— You check in at the luxury hotel. You let yourself in the room. You realize something is missing.
Bathrobe? Check. Minibar? Check. High thread count bed sheets? Check. Those amenities are all there.
You walk to the bathroom, you pull back the shower curtain, and what the ...?
Some upscale hotels are doing away with tiny shampoo bottles and miniature bars of bath soap and installing push-button dispensers instead.
Standard in many budget hotel chains across the U.S. and Europe, amenities dispensers in luxe hotels strike some frequent travelers as tacky and unsanitary. “Seems cheap to me,” says software trainer Melissa Odom, who spends about 200 nights a year in hotels. “I’d think, ‘Ick, whose hands have been on this?’ ”
Other travelers notice, but don’t seem to mind. “I don’t particularly like them,” says travel planner Sheri Doyle, “but I appreciate the environmental reasons for doing it.”
Dispensing with the landfill
Pat Maher, the green consultant for the American Hotel and Lodging Association, predicts amenities dispensers will be the norm within five years. “Right now, half a million of those little shampoo bottles end up in landfills every day. Hotels that say they’re eco-friendly establishments and doing all those things they do with the greening of their hotels ... will start getting complaints if people stay at their hotels and they don’t have soap dispensers.”
Maher says properties currently testing or installing bathroom amenities dispensers include the Kimpton, Ritz Carlton and Choice Hotels as well as Starwood’s extended-stay Element Hotels.
But the historic Davenport Hotel in Spokane, Wash. — the first hotel to have air conditioning and a central vacuum system — has had amenities dispensers in all guest bathrooms since the hotel’s $38 million makeover in 2002. “The hotel owners were a little ahead of the curve on that,” says the Davenport’s Matt Jensen. “It’s very efficient, it makes sense financially and it fits in with the hotel’s historically green approach. We fill the dispensers with very high quality bath products, and the only people who seem disappointed are the ones who like taking home those little bottles of shampoo.”
S.O.S. — Save Our Soap
Of course plenty of hotels still stock guest bathrooms with a full array of miniature products.
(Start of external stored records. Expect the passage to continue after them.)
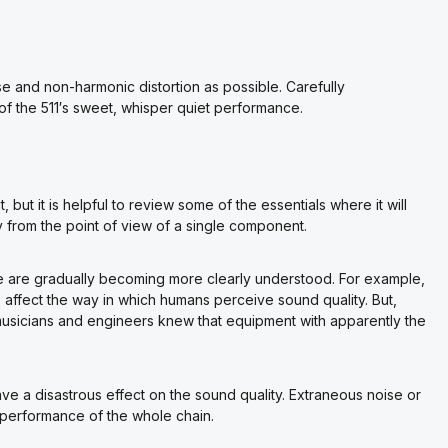
se and non-harmonic distortion as possible. Carefully
of the 511′s sweet, whisper quiet performance.
 but it is helpful to review some of the essentials where it will
 from the point of view of a single component.
nce are gradually becoming more clearly understood. For example,
affect the way in which humans perceive sound quality. But,
musicians and engineers knew that equipment with apparently the
ve a disastrous effect on the sound quality. Extraneous noise or
rs performance of the whole chain.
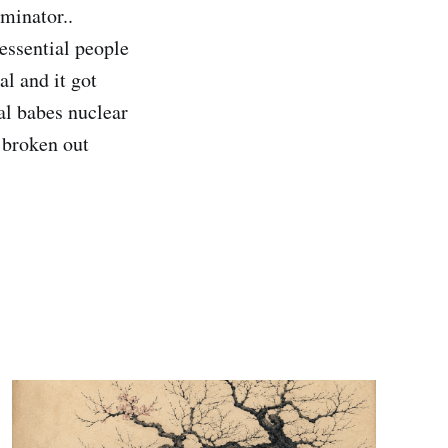
minator..
essential people
l and it got
al babes nuclear
d broken out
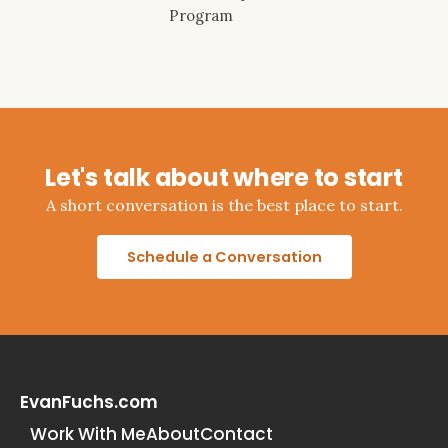
Program
Let's talk about where to start
A short conversation is the best place to start.
Schedule a Conversation
EvanFuchs.com
Work With Me
About
Contact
But look closely and you may notice those products tend to be shrinking. “Only about 10 percent of a bar of hotel soap gets used,” says Maher. “So some hotels are using smaller bars or using bars with curves carved into them so that the bars looks the same size, but have a third less soap.”
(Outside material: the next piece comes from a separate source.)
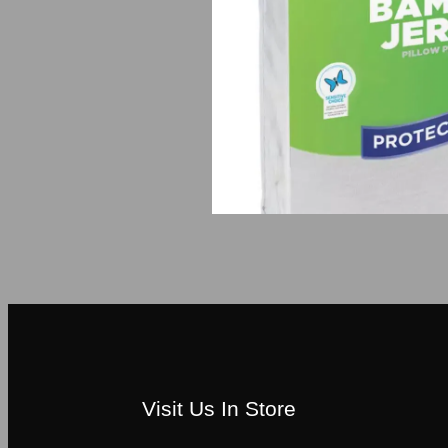
Visit Us In Store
Other hotels aren’t trying to hide the fact that their soap has something missing. Among the hotel guestroom amenities offered by RoomService Amenities is a line of environmentally friendly products called Green from Natüra, which includes a bar of soap with a large hole in the middle. RSA’s Marshall Summer says the soap is designed “to eliminate the unused center of traditional soap bars” and is stocked by between 50 and 100 hotels nationwide, including Xantera Parks and Resorts, which operates hotels in Zion, Yellowstone, Death Valley and other national and state parks.
The nation’s hotels, however, still throw out about 800 million bars of slightly used soap each year. Some road warriors collect unopened soaps from their hotel rooms and donate them to shelters or groups in need. But several nonprofit organizations are gathering used soap, shampoo and other toiletries and recycling them to homeless shelters and communities where hygiene products are in short supply.
Close to 200 hotels, stretching from Florida to Hawaii, pay a tax-deductible recycling fee to Orlando-based Clean the World, which in 2009 collected and redistributed more than 230 tons of partially used soap and other toiletries. The nonprofit has a recycling plant where it re-batches about 10 percent of the donated soap it gathers by cooking it down and re-forming it into new bars. Ninety percent of the slightly used bars get sanitized and repackaged.
In Atlanta, former refugee Derreck Kayongo of Uganda and his wife Sarah operate the Global Soap Project, which is getting shipments of used soap from about 200 hotels across the nation. The group recently bought its own soapmaking machine and has 15 tons of used hotel soap in a warehouse waiting to be processed.
“Our plan is to sanitize and melt the soap, and turn it into new six-ounce bars,” says Kayongo. “Then we’ll ship the soap to Africa and work with an existing NGO [non-governmental organization] to distribute the soap at the Kakuma refugee camp in Kenya, which has been kind in hosting brothers and sisters who are escaping wars in other countries.”
Trend-wise, green consultant Maher says after all the tiny bottles and bars get replaced by dispensers, look for hotels to begin the wholesale installation of digital thermostats that can sense if a person is in the room and adjusts the temperature accordingly.
All well and good, says The Davenport’s Jensen, “But first it would be nice to come up with something that solves the problem of what to do with all the half-used rolls of toilet paper hotels end up with.”